English footballer (1932–2010s)

Leslie Peter Barrell (30 August 1932 – 2010s) was an English footballer who played as a winger in the Football League for Colchester United.

==Career==
Leslie Peter Barrell was born in Colchester on 30 August 1932. He joined hometown club Colchester United on a professional basis in 1956, having played amateur football for Lexden Wanderers. He played briefly for Colchester's 'A' team in 1952–53, but switched between Layer Road and Harwich & Parkeston a number of times before finally becoming squad member. He scored on his debut for the U's in the Essex derby against Southend United, his only goal for the club, in a 3–2 home victory on 18 August 1956. He signed part-time professional terms in December 1956, but by this time, Barrell had already made three of his four appearances for Colchester.
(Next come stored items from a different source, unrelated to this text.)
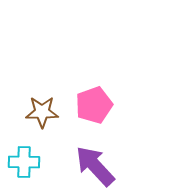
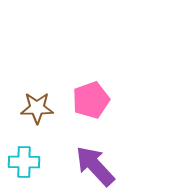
pink pentagon: moved 3 px left, 5 px up
brown star: moved 5 px left, 4 px up
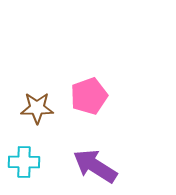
pink pentagon: moved 2 px left, 4 px up
purple arrow: rotated 15 degrees counterclockwise
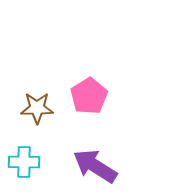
pink pentagon: rotated 12 degrees counterclockwise
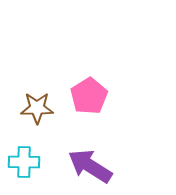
purple arrow: moved 5 px left
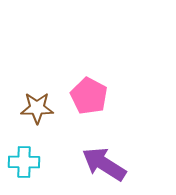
pink pentagon: rotated 12 degrees counterclockwise
purple arrow: moved 14 px right, 2 px up
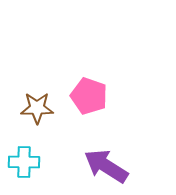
pink pentagon: rotated 9 degrees counterclockwise
purple arrow: moved 2 px right, 2 px down
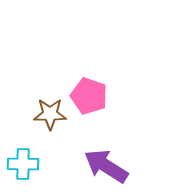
brown star: moved 13 px right, 6 px down
cyan cross: moved 1 px left, 2 px down
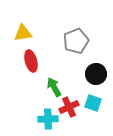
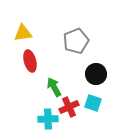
red ellipse: moved 1 px left
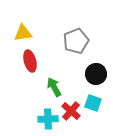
red cross: moved 2 px right, 4 px down; rotated 24 degrees counterclockwise
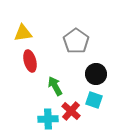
gray pentagon: rotated 15 degrees counterclockwise
green arrow: moved 1 px right, 1 px up
cyan square: moved 1 px right, 3 px up
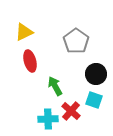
yellow triangle: moved 1 px right, 1 px up; rotated 18 degrees counterclockwise
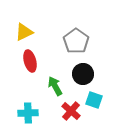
black circle: moved 13 px left
cyan cross: moved 20 px left, 6 px up
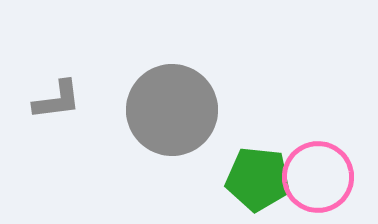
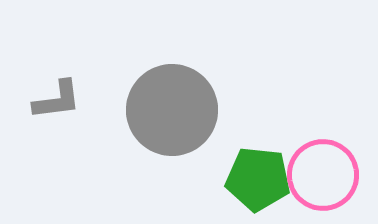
pink circle: moved 5 px right, 2 px up
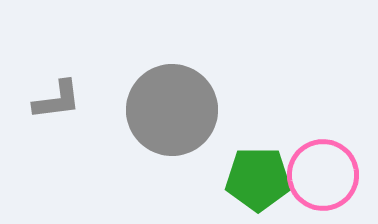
green pentagon: rotated 6 degrees counterclockwise
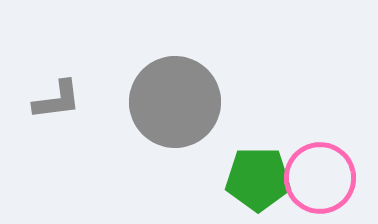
gray circle: moved 3 px right, 8 px up
pink circle: moved 3 px left, 3 px down
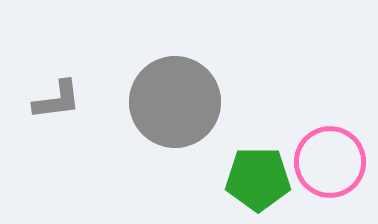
pink circle: moved 10 px right, 16 px up
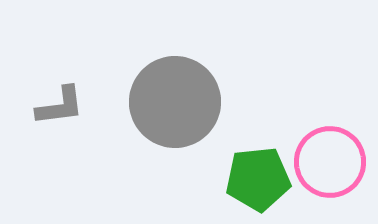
gray L-shape: moved 3 px right, 6 px down
green pentagon: rotated 6 degrees counterclockwise
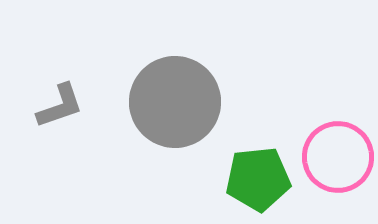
gray L-shape: rotated 12 degrees counterclockwise
pink circle: moved 8 px right, 5 px up
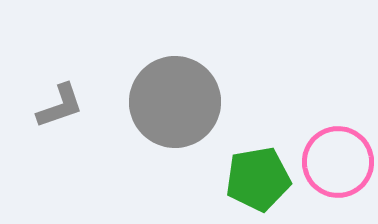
pink circle: moved 5 px down
green pentagon: rotated 4 degrees counterclockwise
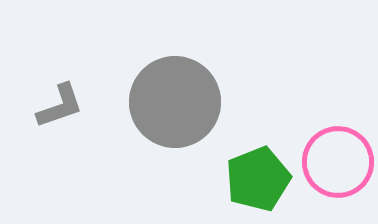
green pentagon: rotated 12 degrees counterclockwise
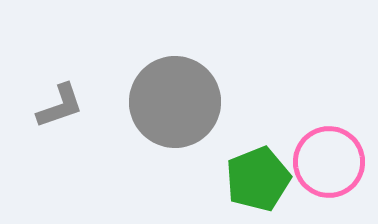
pink circle: moved 9 px left
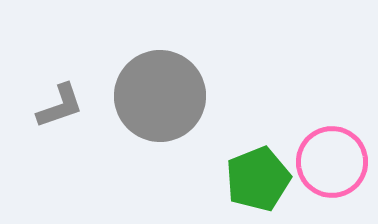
gray circle: moved 15 px left, 6 px up
pink circle: moved 3 px right
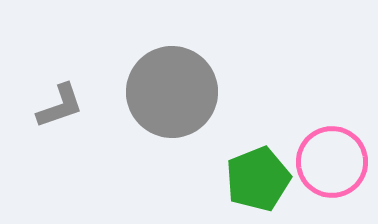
gray circle: moved 12 px right, 4 px up
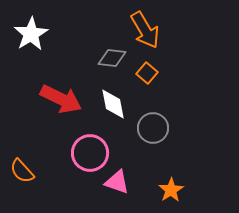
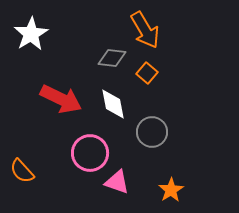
gray circle: moved 1 px left, 4 px down
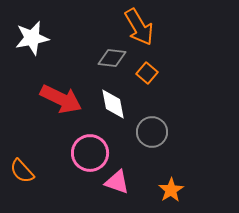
orange arrow: moved 6 px left, 3 px up
white star: moved 1 px right, 4 px down; rotated 20 degrees clockwise
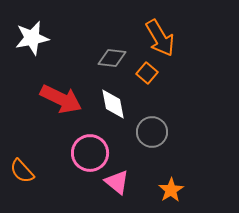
orange arrow: moved 21 px right, 11 px down
pink triangle: rotated 20 degrees clockwise
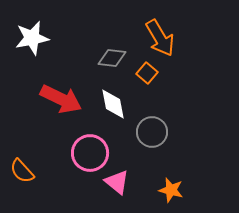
orange star: rotated 25 degrees counterclockwise
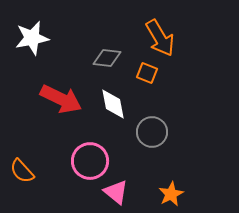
gray diamond: moved 5 px left
orange square: rotated 20 degrees counterclockwise
pink circle: moved 8 px down
pink triangle: moved 1 px left, 10 px down
orange star: moved 4 px down; rotated 30 degrees clockwise
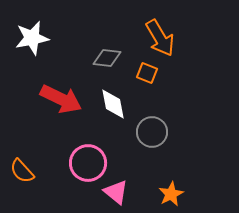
pink circle: moved 2 px left, 2 px down
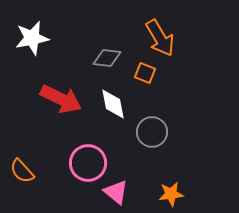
orange square: moved 2 px left
orange star: rotated 20 degrees clockwise
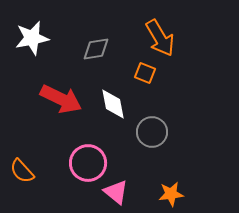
gray diamond: moved 11 px left, 9 px up; rotated 16 degrees counterclockwise
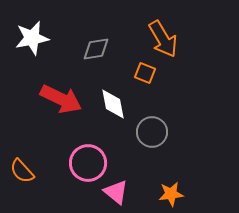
orange arrow: moved 3 px right, 1 px down
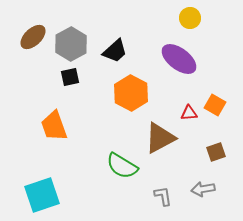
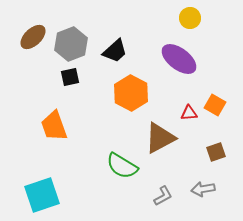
gray hexagon: rotated 8 degrees clockwise
gray L-shape: rotated 70 degrees clockwise
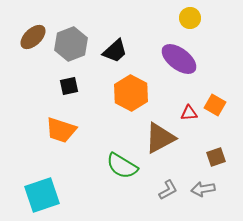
black square: moved 1 px left, 9 px down
orange trapezoid: moved 7 px right, 4 px down; rotated 52 degrees counterclockwise
brown square: moved 5 px down
gray L-shape: moved 5 px right, 6 px up
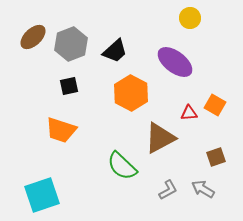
purple ellipse: moved 4 px left, 3 px down
green semicircle: rotated 12 degrees clockwise
gray arrow: rotated 40 degrees clockwise
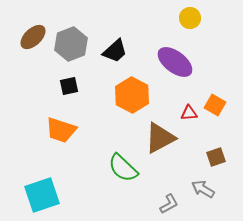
orange hexagon: moved 1 px right, 2 px down
green semicircle: moved 1 px right, 2 px down
gray L-shape: moved 1 px right, 14 px down
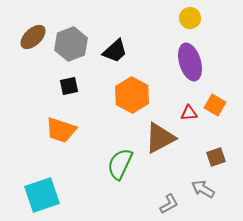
purple ellipse: moved 15 px right; rotated 36 degrees clockwise
green semicircle: moved 3 px left, 4 px up; rotated 72 degrees clockwise
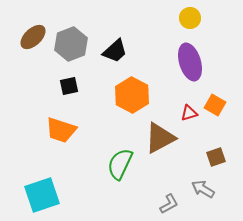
red triangle: rotated 12 degrees counterclockwise
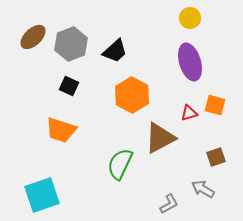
black square: rotated 36 degrees clockwise
orange square: rotated 15 degrees counterclockwise
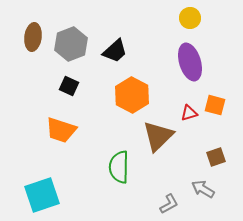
brown ellipse: rotated 40 degrees counterclockwise
brown triangle: moved 2 px left, 2 px up; rotated 16 degrees counterclockwise
green semicircle: moved 1 px left, 3 px down; rotated 24 degrees counterclockwise
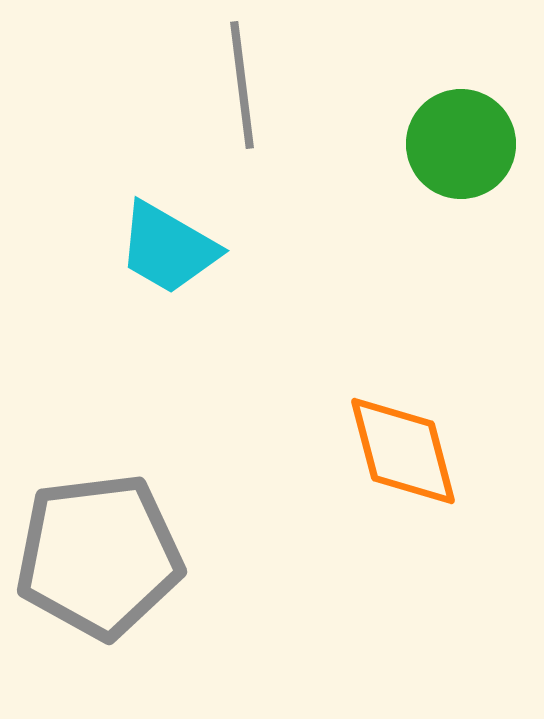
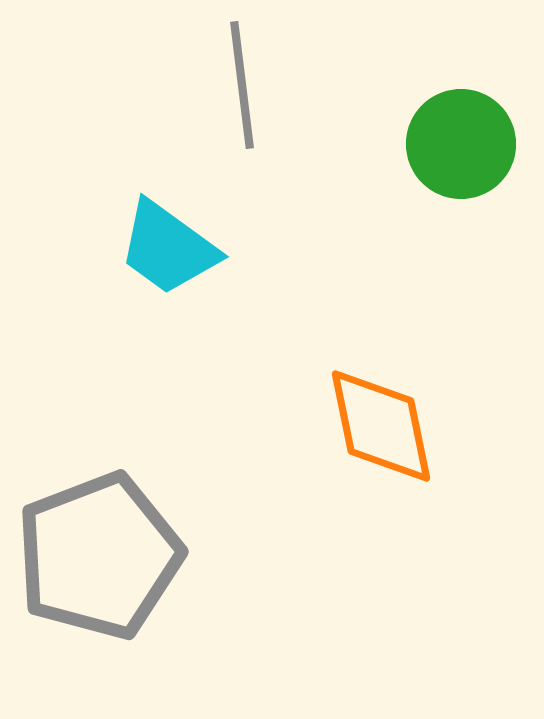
cyan trapezoid: rotated 6 degrees clockwise
orange diamond: moved 22 px left, 25 px up; rotated 3 degrees clockwise
gray pentagon: rotated 14 degrees counterclockwise
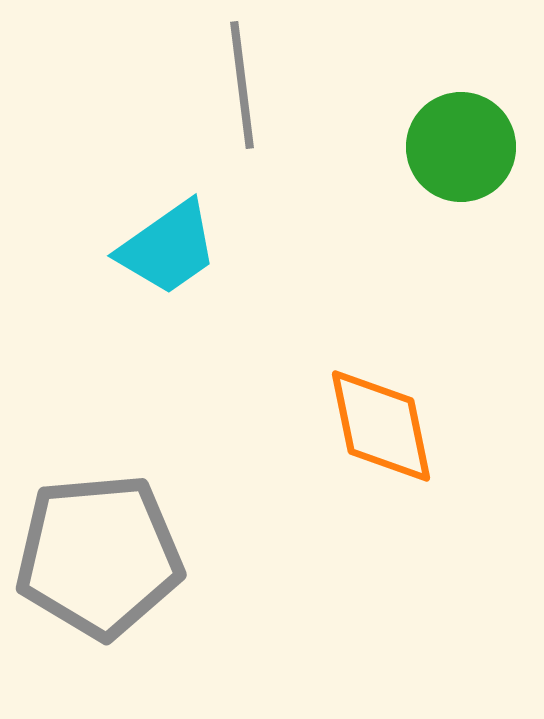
green circle: moved 3 px down
cyan trapezoid: rotated 71 degrees counterclockwise
gray pentagon: rotated 16 degrees clockwise
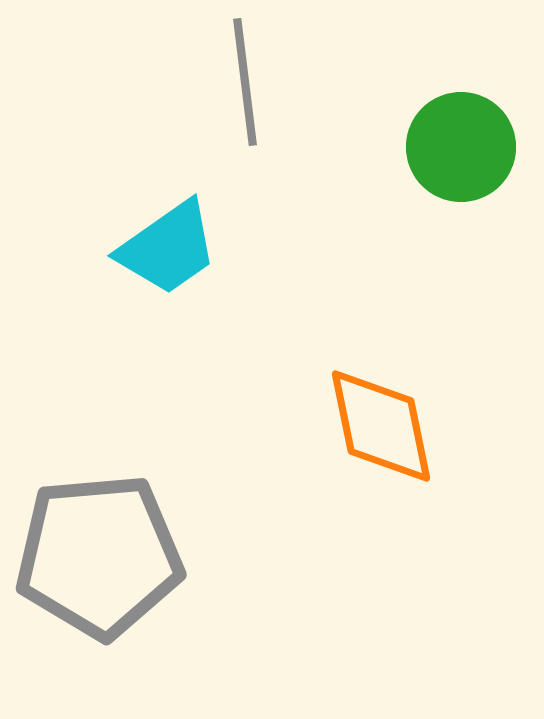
gray line: moved 3 px right, 3 px up
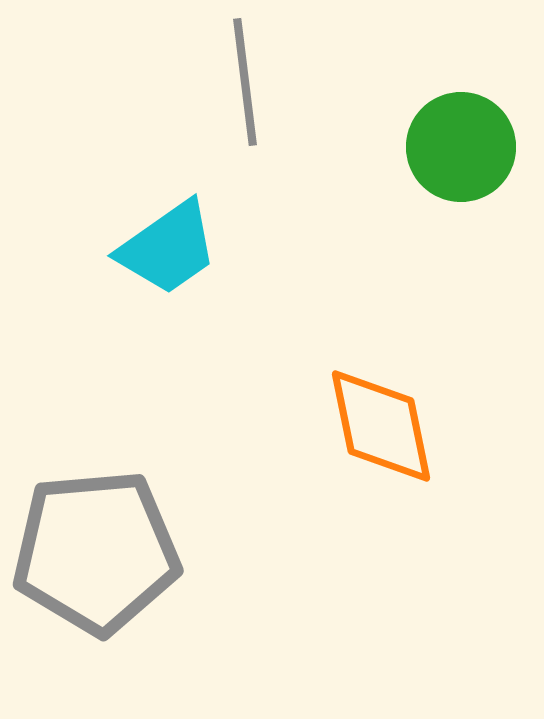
gray pentagon: moved 3 px left, 4 px up
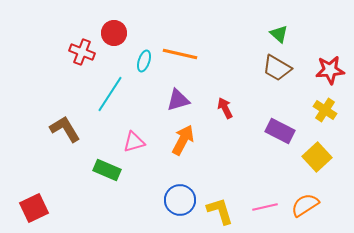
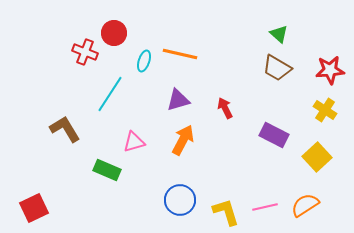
red cross: moved 3 px right
purple rectangle: moved 6 px left, 4 px down
yellow L-shape: moved 6 px right, 1 px down
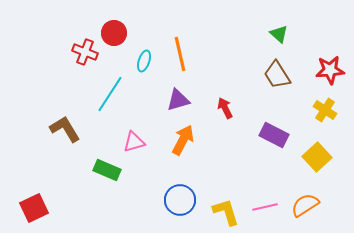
orange line: rotated 64 degrees clockwise
brown trapezoid: moved 7 px down; rotated 28 degrees clockwise
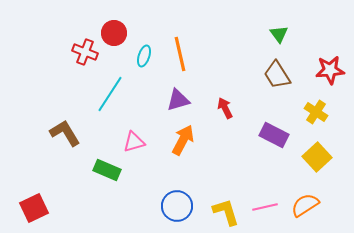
green triangle: rotated 12 degrees clockwise
cyan ellipse: moved 5 px up
yellow cross: moved 9 px left, 2 px down
brown L-shape: moved 4 px down
blue circle: moved 3 px left, 6 px down
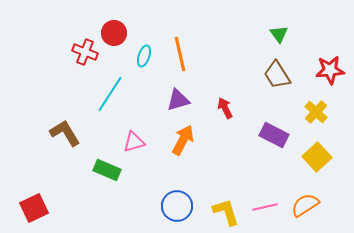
yellow cross: rotated 10 degrees clockwise
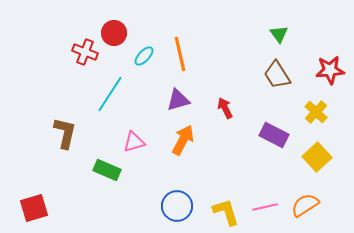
cyan ellipse: rotated 25 degrees clockwise
brown L-shape: rotated 44 degrees clockwise
red square: rotated 8 degrees clockwise
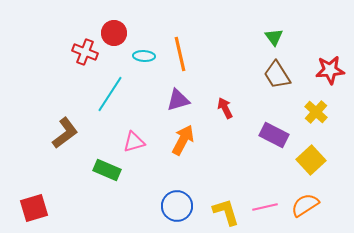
green triangle: moved 5 px left, 3 px down
cyan ellipse: rotated 50 degrees clockwise
brown L-shape: rotated 40 degrees clockwise
yellow square: moved 6 px left, 3 px down
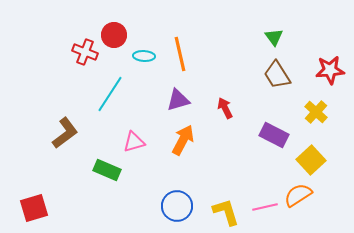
red circle: moved 2 px down
orange semicircle: moved 7 px left, 10 px up
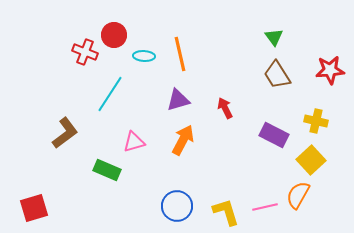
yellow cross: moved 9 px down; rotated 30 degrees counterclockwise
orange semicircle: rotated 28 degrees counterclockwise
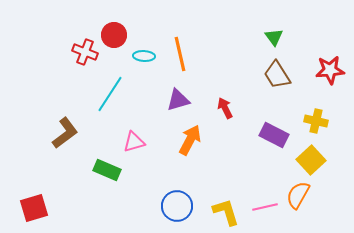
orange arrow: moved 7 px right
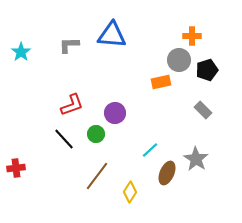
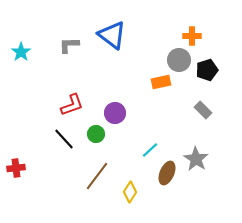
blue triangle: rotated 32 degrees clockwise
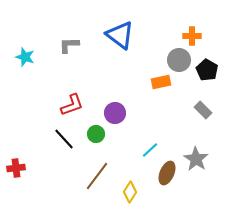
blue triangle: moved 8 px right
cyan star: moved 4 px right, 5 px down; rotated 18 degrees counterclockwise
black pentagon: rotated 25 degrees counterclockwise
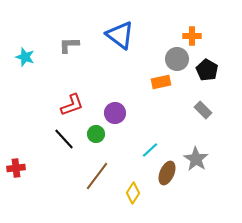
gray circle: moved 2 px left, 1 px up
yellow diamond: moved 3 px right, 1 px down
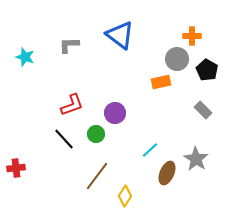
yellow diamond: moved 8 px left, 3 px down
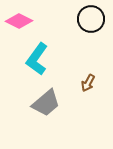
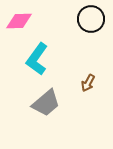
pink diamond: rotated 28 degrees counterclockwise
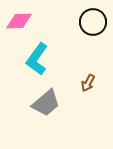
black circle: moved 2 px right, 3 px down
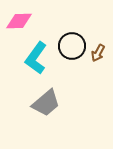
black circle: moved 21 px left, 24 px down
cyan L-shape: moved 1 px left, 1 px up
brown arrow: moved 10 px right, 30 px up
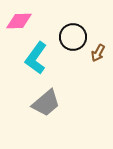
black circle: moved 1 px right, 9 px up
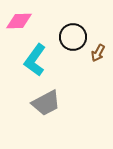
cyan L-shape: moved 1 px left, 2 px down
gray trapezoid: rotated 12 degrees clockwise
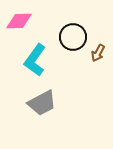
gray trapezoid: moved 4 px left
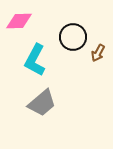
cyan L-shape: rotated 8 degrees counterclockwise
gray trapezoid: rotated 12 degrees counterclockwise
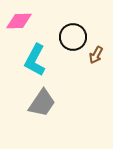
brown arrow: moved 2 px left, 2 px down
gray trapezoid: rotated 16 degrees counterclockwise
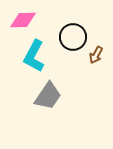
pink diamond: moved 4 px right, 1 px up
cyan L-shape: moved 1 px left, 4 px up
gray trapezoid: moved 6 px right, 7 px up
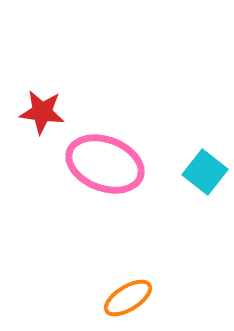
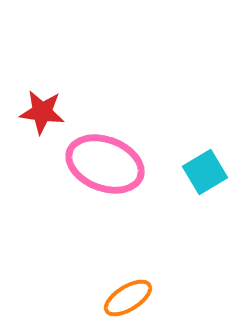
cyan square: rotated 21 degrees clockwise
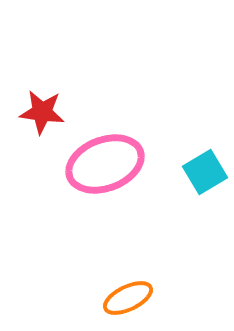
pink ellipse: rotated 42 degrees counterclockwise
orange ellipse: rotated 6 degrees clockwise
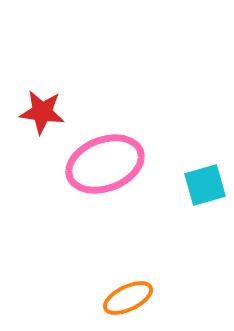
cyan square: moved 13 px down; rotated 15 degrees clockwise
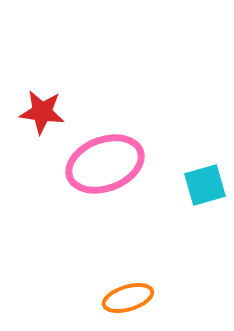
orange ellipse: rotated 9 degrees clockwise
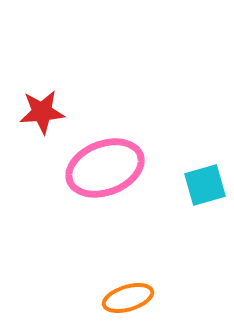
red star: rotated 12 degrees counterclockwise
pink ellipse: moved 4 px down
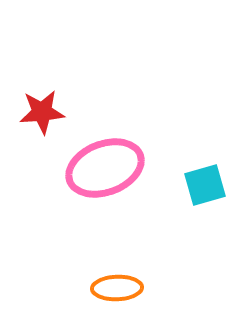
orange ellipse: moved 11 px left, 10 px up; rotated 15 degrees clockwise
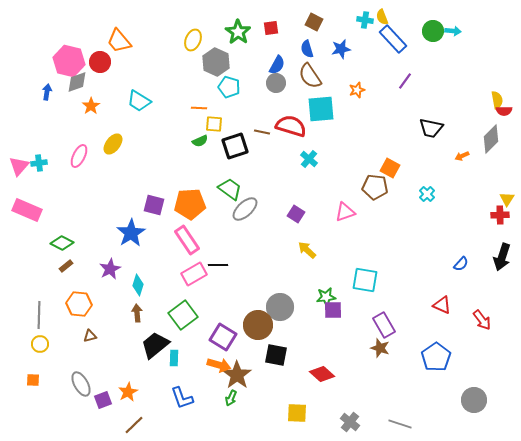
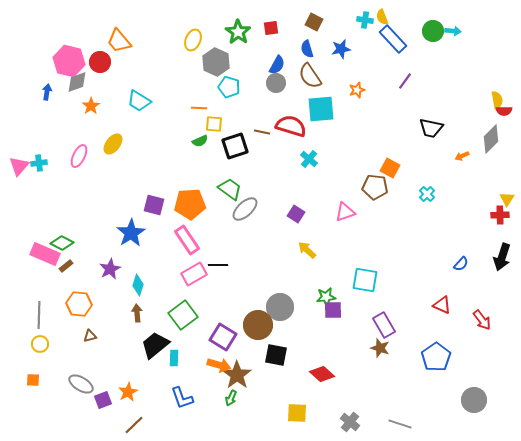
pink rectangle at (27, 210): moved 18 px right, 44 px down
gray ellipse at (81, 384): rotated 30 degrees counterclockwise
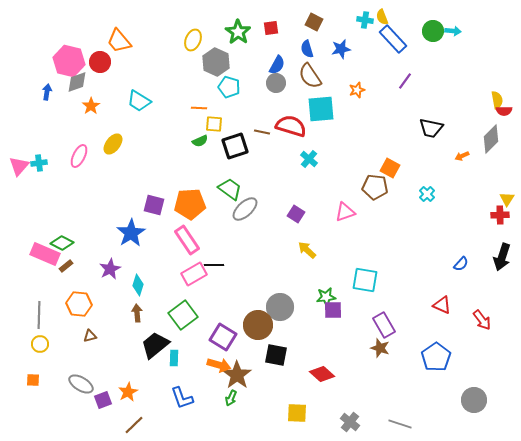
black line at (218, 265): moved 4 px left
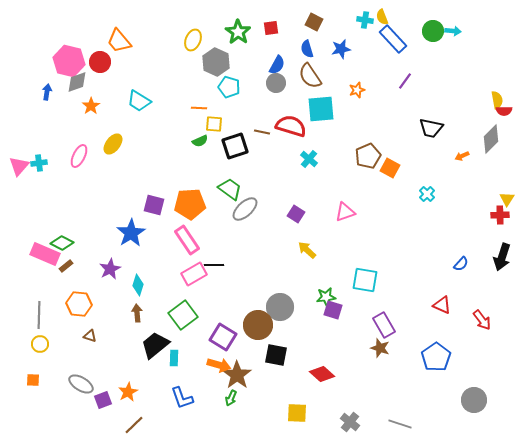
brown pentagon at (375, 187): moved 7 px left, 31 px up; rotated 30 degrees counterclockwise
purple square at (333, 310): rotated 18 degrees clockwise
brown triangle at (90, 336): rotated 32 degrees clockwise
His final game came on 29 December 1956 in a 1–1 draw with Queens Park Rangers, bringing his total to one goal in four league appearances for Colchester.

==Later life and death==
On leaving Colchester, Barrell returned to non-league football with Clacton Town and then emigrated to New Zealand in 1963 where he played local football for Kamo Whangarei. He settled in Tikipunga, where he died in the early 2010s.